An exact copy of all records is expected, minus the images.

[Records from a dataset]

----

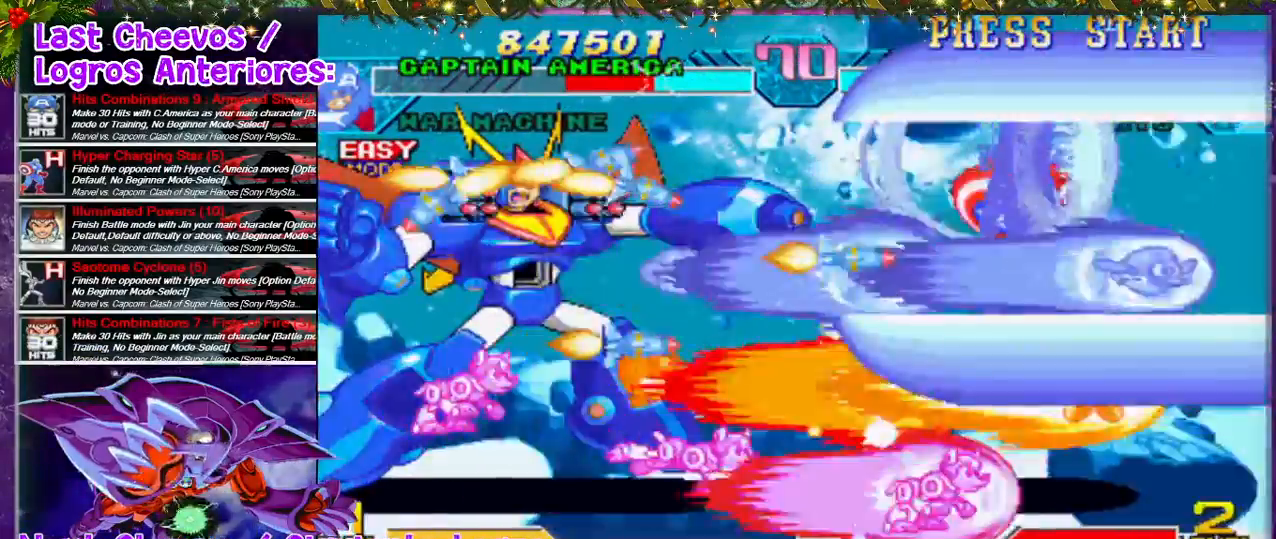
{"dt_ms": 500, "buttons": ["DPAD_RIGHT"], "left_stick": "center", "right_stick": "center", "events": []}
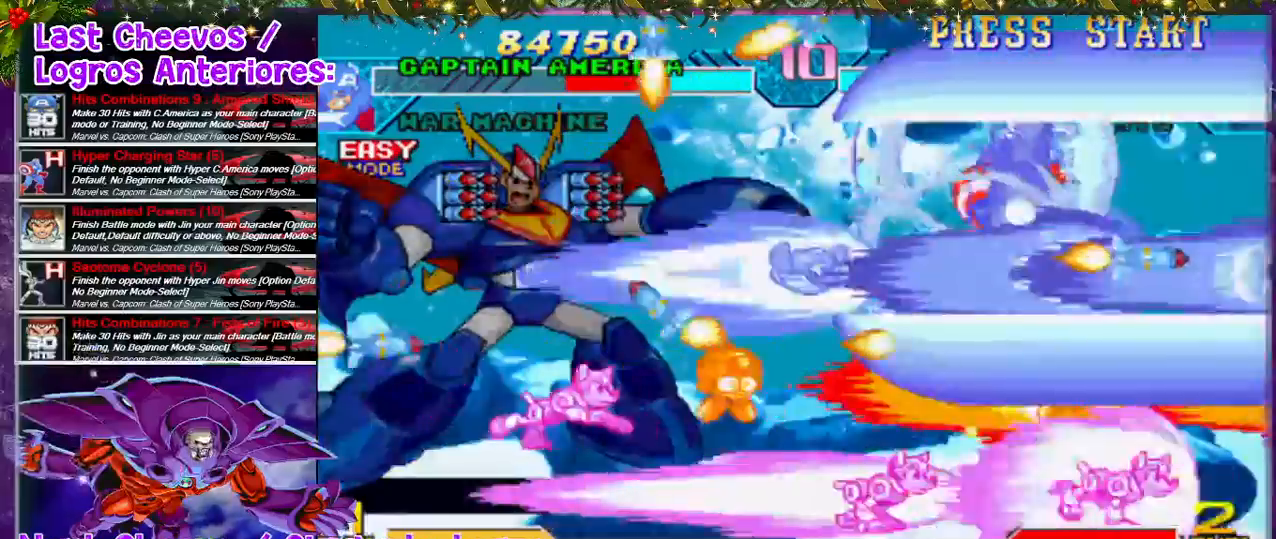
{"dt_ms": 500, "buttons": ["DPAD_RIGHT"], "left_stick": "center", "right_stick": "center", "events": []}
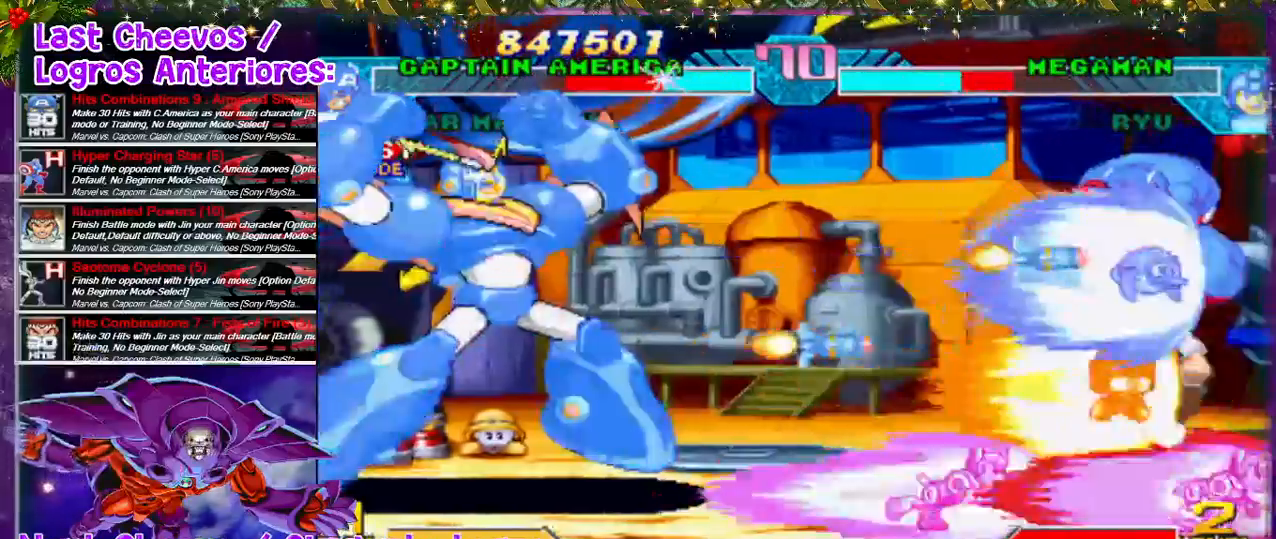
{"dt_ms": 500, "buttons": [], "left_stick": "center", "right_stick": "center", "events": [[467, "DPAD_RIGHT", "up"]]}
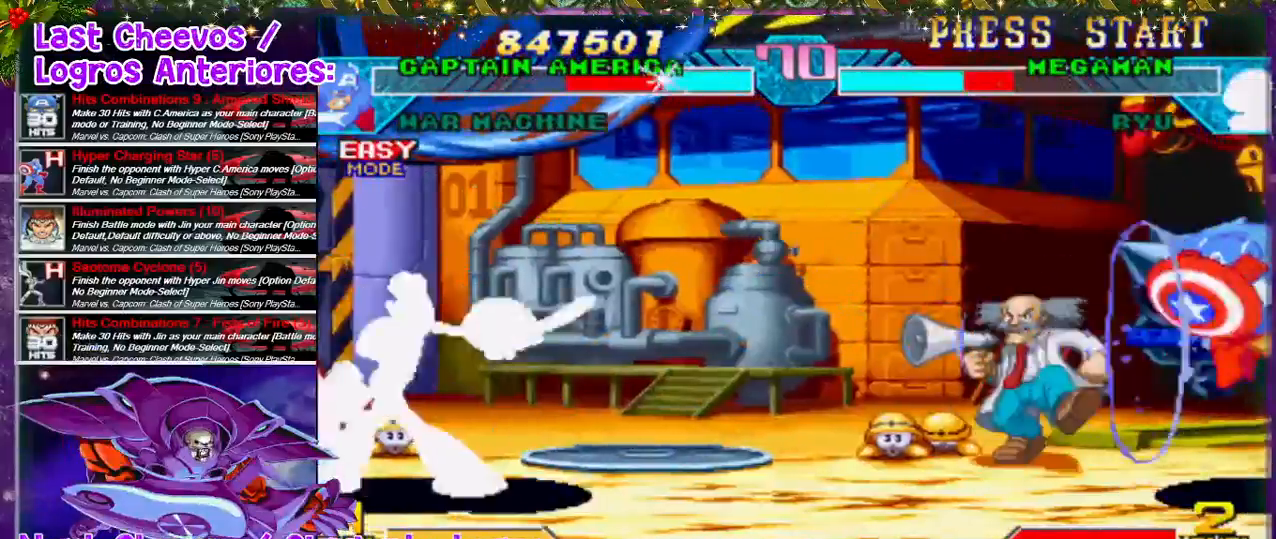
{"dt_ms": 500, "buttons": ["L1", "DPAD_UP"], "left_stick": "center", "right_stick": "center", "events": [[67, "DPAD_LEFT", "down"], [233, "DPAD_LEFT", "up"], [267, "DPAD_LEFT", "down"], [400, "DPAD_UP", "down"], [467, "L1", "down"], [500, "DPAD_LEFT", "up"]]}
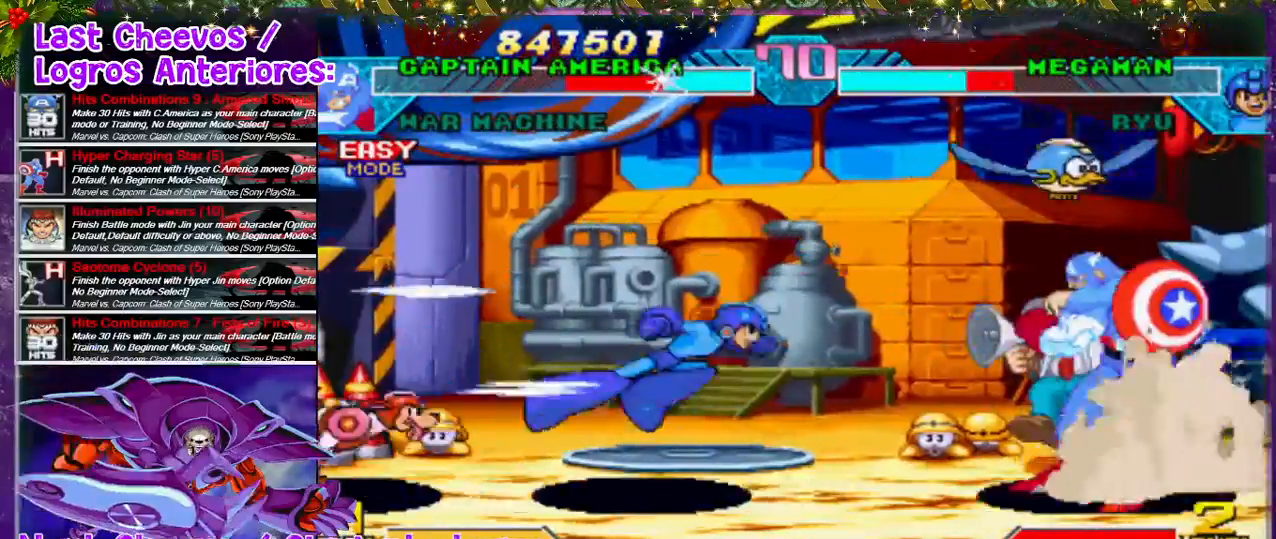
{"dt_ms": 500, "buttons": [], "left_stick": "center", "right_stick": "center", "events": [[33, "DPAD_UP", "up"], [67, "L1", "up"]]}
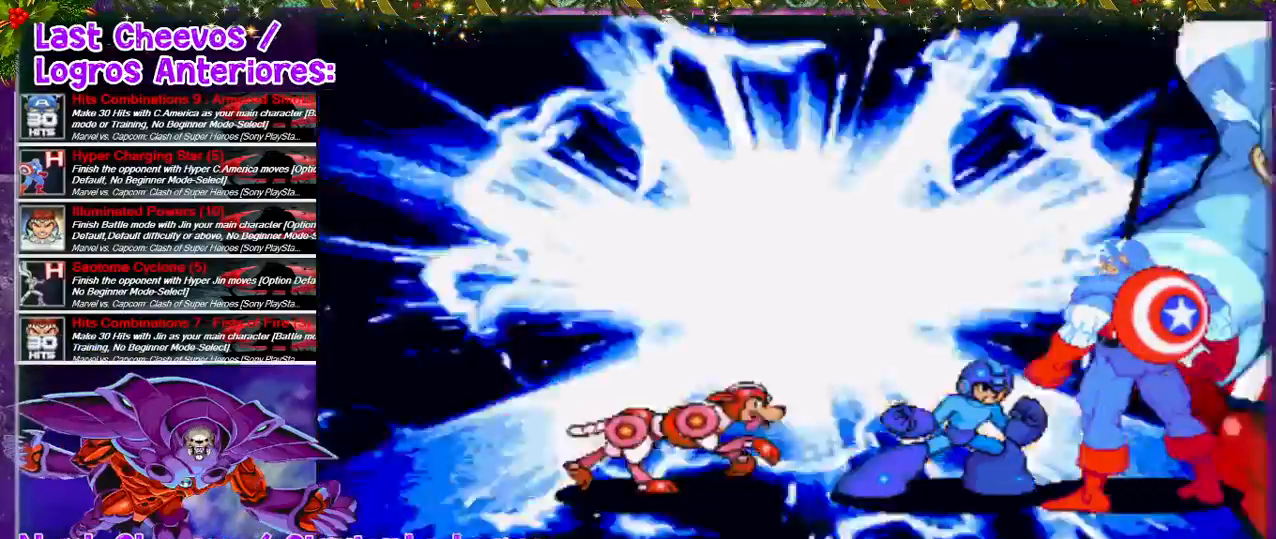
{"dt_ms": 500, "buttons": [], "left_stick": "center", "right_stick": "center", "events": []}
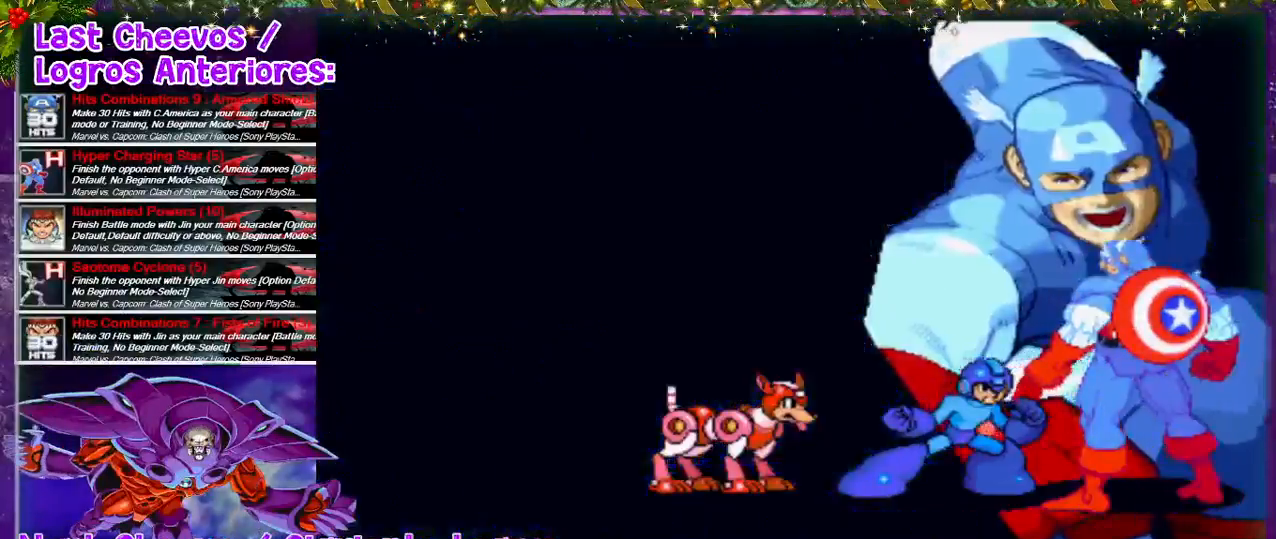
{"dt_ms": 500, "buttons": [], "left_stick": "center", "right_stick": "center", "events": []}
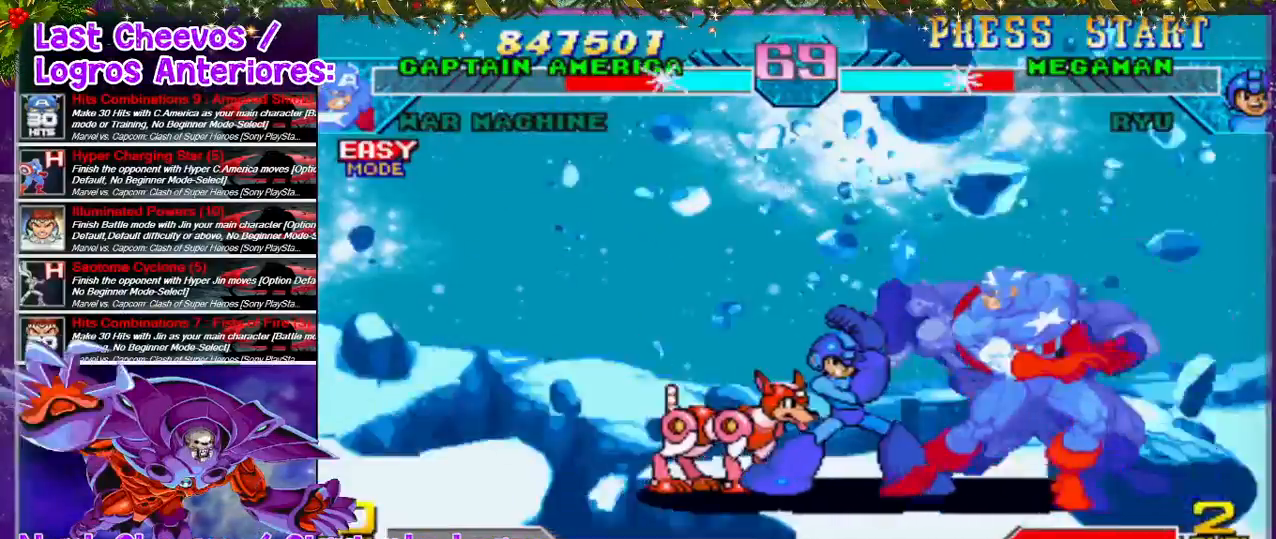
{"dt_ms": 500, "buttons": ["DPAD_DOWN", "DPAD_RIGHT"], "left_stick": "center", "right_stick": "center", "events": [[267, "DPAD_RIGHT", "down"], [267, "SQUARE", "down"], [333, "SQUARE", "up"], [400, "CROSS", "down"], [433, "SQUARE", "down"], [467, "CROSS", "up"], [467, "DPAD_DOWN", "down"], [467, "SQUARE", "up"]]}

----

**Answer box:**
{"dt_ms": 500, "buttons": ["DPAD_RIGHT"], "left_stick": "center", "right_stick": "center", "events": []}
{"dt_ms": 500, "buttons": ["DPAD_RIGHT"], "left_stick": "center", "right_stick": "center", "events": []}
{"dt_ms": 500, "buttons": [], "left_stick": "center", "right_stick": "center", "events": [[467, "DPAD_RIGHT", "up"]]}
{"dt_ms": 500, "buttons": ["L1", "DPAD_UP"], "left_stick": "center", "right_stick": "center", "events": [[67, "DPAD_LEFT", "down"], [233, "DPAD_LEFT", "up"], [267, "DPAD_LEFT", "down"], [400, "DPAD_UP", "down"], [467, "L1", "down"], [500, "DPAD_LEFT", "up"]]}
{"dt_ms": 500, "buttons": [], "left_stick": "center", "right_stick": "center", "events": [[33, "DPAD_UP", "up"], [67, "L1", "up"]]}
{"dt_ms": 500, "buttons": [], "left_stick": "center", "right_stick": "center", "events": []}
{"dt_ms": 500, "buttons": [], "left_stick": "center", "right_stick": "center", "events": []}
{"dt_ms": 500, "buttons": ["DPAD_DOWN", "DPAD_RIGHT"], "left_stick": "center", "right_stick": "center", "events": [[267, "DPAD_RIGHT", "down"], [267, "SQUARE", "down"], [333, "SQUARE", "up"], [400, "CROSS", "down"], [433, "SQUARE", "down"], [467, "CROSS", "up"], [467, "DPAD_DOWN", "down"], [467, "SQUARE", "up"]]}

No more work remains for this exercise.